***** MATERIAL FOR THIS EXERCISE *****
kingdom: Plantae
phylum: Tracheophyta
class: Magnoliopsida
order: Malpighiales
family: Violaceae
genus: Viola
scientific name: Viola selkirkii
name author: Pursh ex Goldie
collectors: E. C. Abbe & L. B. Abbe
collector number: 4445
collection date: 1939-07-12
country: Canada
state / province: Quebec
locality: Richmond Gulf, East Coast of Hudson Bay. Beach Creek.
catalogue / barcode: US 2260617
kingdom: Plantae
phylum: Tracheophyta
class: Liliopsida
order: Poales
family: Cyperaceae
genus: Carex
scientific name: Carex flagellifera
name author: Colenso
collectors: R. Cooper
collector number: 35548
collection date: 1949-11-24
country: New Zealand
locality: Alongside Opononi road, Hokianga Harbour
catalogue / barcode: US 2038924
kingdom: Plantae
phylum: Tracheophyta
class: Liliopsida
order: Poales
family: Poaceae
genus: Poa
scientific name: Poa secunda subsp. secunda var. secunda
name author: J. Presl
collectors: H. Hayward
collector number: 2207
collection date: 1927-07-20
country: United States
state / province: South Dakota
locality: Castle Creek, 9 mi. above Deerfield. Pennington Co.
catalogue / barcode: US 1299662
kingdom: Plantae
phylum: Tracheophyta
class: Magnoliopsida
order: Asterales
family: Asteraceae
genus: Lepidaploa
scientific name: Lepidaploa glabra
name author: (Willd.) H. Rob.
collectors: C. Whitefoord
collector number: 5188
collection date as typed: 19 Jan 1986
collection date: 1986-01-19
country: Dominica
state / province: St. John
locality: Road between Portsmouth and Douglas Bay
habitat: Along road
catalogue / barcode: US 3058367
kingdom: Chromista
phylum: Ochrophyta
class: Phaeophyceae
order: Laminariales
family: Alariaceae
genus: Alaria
*****
_SET PROBLEM_.
Convert every line of the entries above into a Markdown table with two columns, Row and Text. Number the rows in order and omit any blank lines.

_TASK RESPONSE_.
| Row | Text |
|---|---|
| 1 | kingdom: Plantae |
| 2 | phylum: Tracheophyta |
| 3 | class: Magnoliopsida |
| 4 | order: Malpighiales |
| 5 | family: Violaceae |
| 6 | genus: Viola |
| 7 | scientific name: Viola selkirkii |
| 8 | name author: Pursh ex Goldie |
| 9 | collectors: E. C. Abbe & L. B. Abbe |
| 10 | collector number: 4445 |
| 11 | collection date: 1939-07-12 |
| 12 | country: Canada |
| 13 | state / province: Quebec |
| 14 | locality: Richmond Gulf, East Coast of Hudson Bay. Beach Creek. |
| 15 | catalogue / barcode: US 2260617 |
| 16 | kingdom: Plantae |
| 17 | phylum: Tracheophyta |
| 18 | class: Liliopsida |
| 19 | order: Poales |
| 20 | family: Cyperaceae |
| 21 | genus: Carex |
| 22 | scientific name: Carex flagellifera |
| 23 | name author: Colenso |
| 24 | collectors: R. Cooper |
| 25 | collector number: 35548 |
| 26 | collection date: 1949-11-24 |
| 27 | country: New Zealand |
| 28 | locality: Alongside Opononi road, Hokianga Harbour |
| 29 | catalogue / barcode: US 2038924 |
| 30 | kingdom: Plantae |
| 31 | phylum: Tracheophyta |
| 32 | class: Liliopsida |
| 33 | order: Poales |
| 34 | family: Poaceae |
| 35 | genus: Poa |
| 36 | scientific name: Poa secunda subsp. secunda var. secunda |
| 37 | name author: J. Presl |
| 38 | collectors: H. Hayward |
| 39 | collector number: 2207 |
| 40 | collection date: 1927-07-20 |
| 41 | country: United States |
| 42 | state / province: South Dakota |
| 43 | locality: Castle Creek, 9 mi. above Deerfield. Pennington Co. |
| 44 | catalogue / barcode: US 1299662 |
| 45 | kingdom: Plantae |
| 46 | phylum: Tracheophyta |
| 47 | class: Magnoliopsida |
| 48 | order: Asterales |
| 49 | family: Asteraceae |
| 50 | genus: Lepidaploa |
| 51 | scientific name: Lepidaploa glabra |
| 52 | name author: (Willd.) H. Rob. |
| 53 | collectors: C. Whitefoord |
| 54 | collector number: 5188 |
| 55 | collection date as typed: 19 Jan 1986 |
| 56 | collection date: 1986-01-19 |
| 57 | country: Dominica |
| 58 | state / province: St. John |
| 59 | locality: Road between Portsmouth and Douglas Bay |
| 60 | habitat: Along road |
| 61 | catalogue / barcode: US 3058367 |
| 62 | kingdom: Chromista |
| 63 | phylum: Ochrophyta |
| 64 | class: Phaeophyceae |
| 65 | order: Laminariales |
| 66 | family: Alariaceae |
| 67 | genus: Alaria |